Each entry below is to be returned exactly, with any pictures left out.

Stored items from a collection:

Segment Open

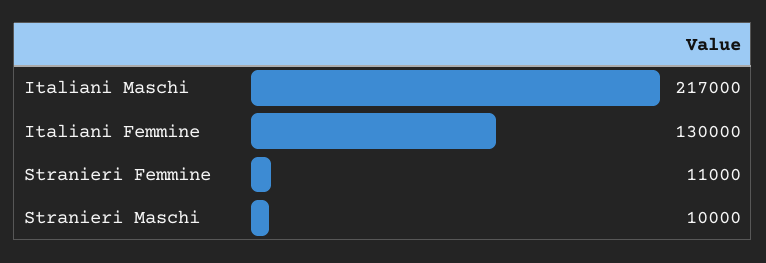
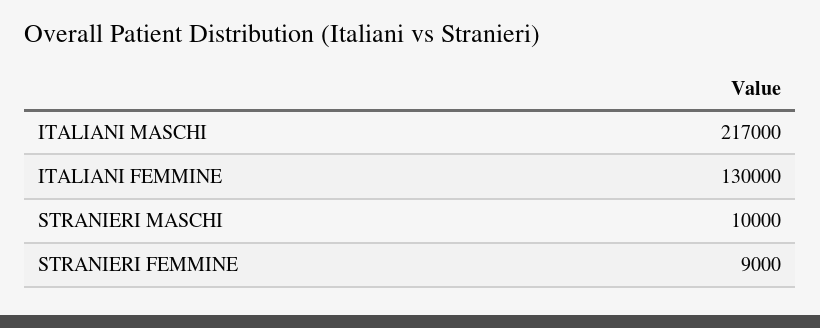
Stranieri Femmine: 11000 -> 9000

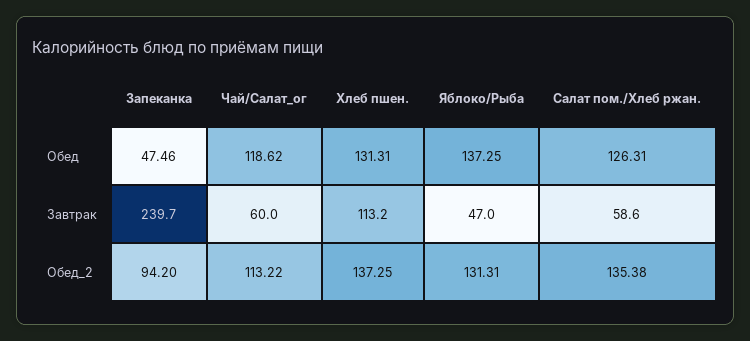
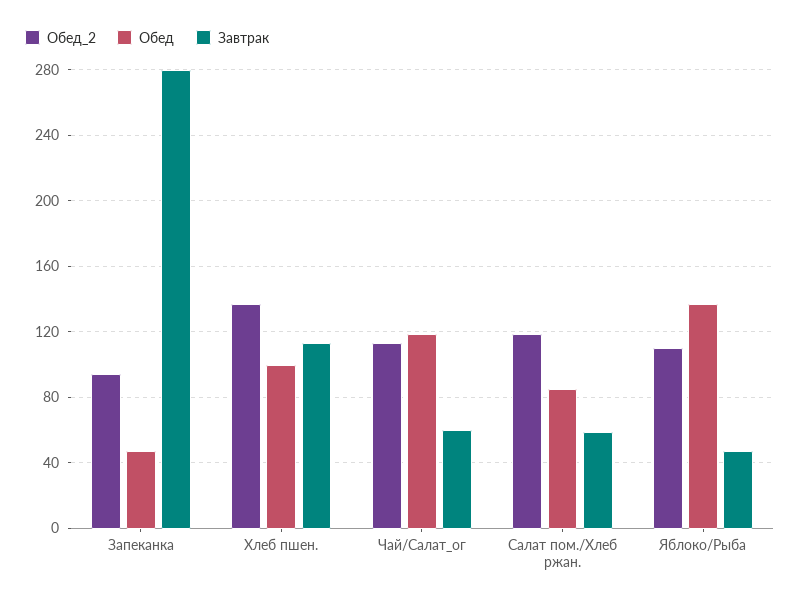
Обед, Хлеб пшен.: 131.31 -> 100
Обед, Салат пом./Хлеб ржан.: 126.31 -> 85
Завтрак, Запеканка: 239.7 -> 280
Обед_2, Яблоко/Рыба: 131.31 -> 110
Обед_2, Салат пом./Хлеб ржан.: 135.38 -> 120

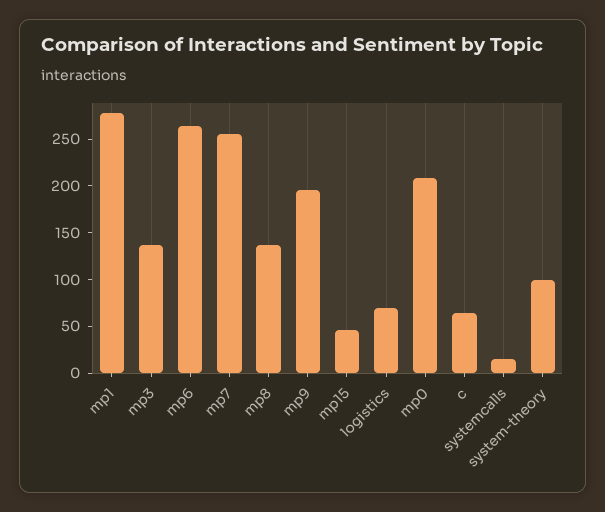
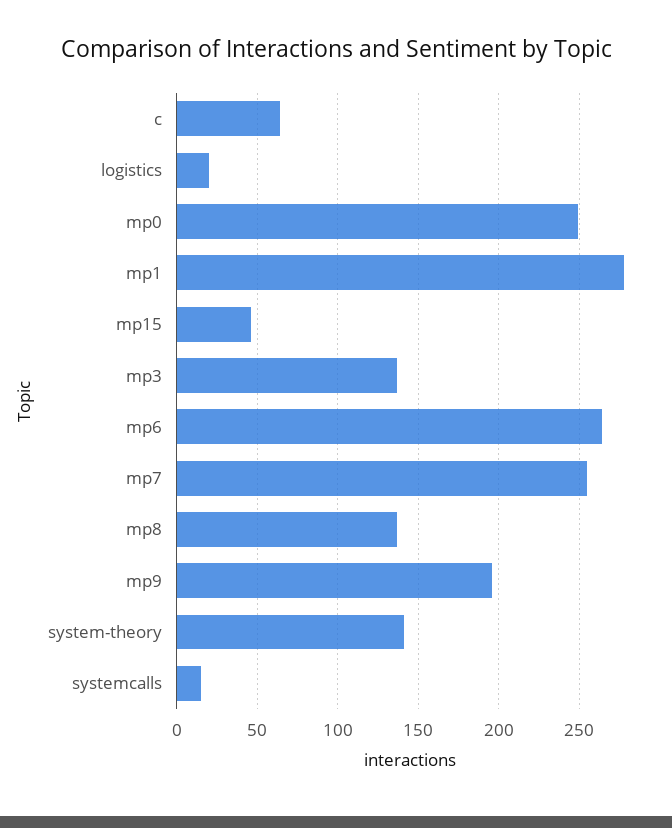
logistics: 70 -> 20
mp0: 210 -> 250
system-theory: 100 -> 140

Segment Closed

→ **Expected output**
Stranieri Femmine: 11000 -> 9000

Обед, Хлеб пшен.: 131.31 -> 100
Обед, Салат пом./Хлеб ржан.: 126.31 -> 85
Завтрак, Запеканка: 239.7 -> 280
Обед_2, Яблоко/Рыба: 131.31 -> 110
Обед_2, Салат пом./Хлеб ржан.: 135.38 -> 120

logistics: 70 -> 20
mp0: 210 -> 250
system-theory: 100 -> 140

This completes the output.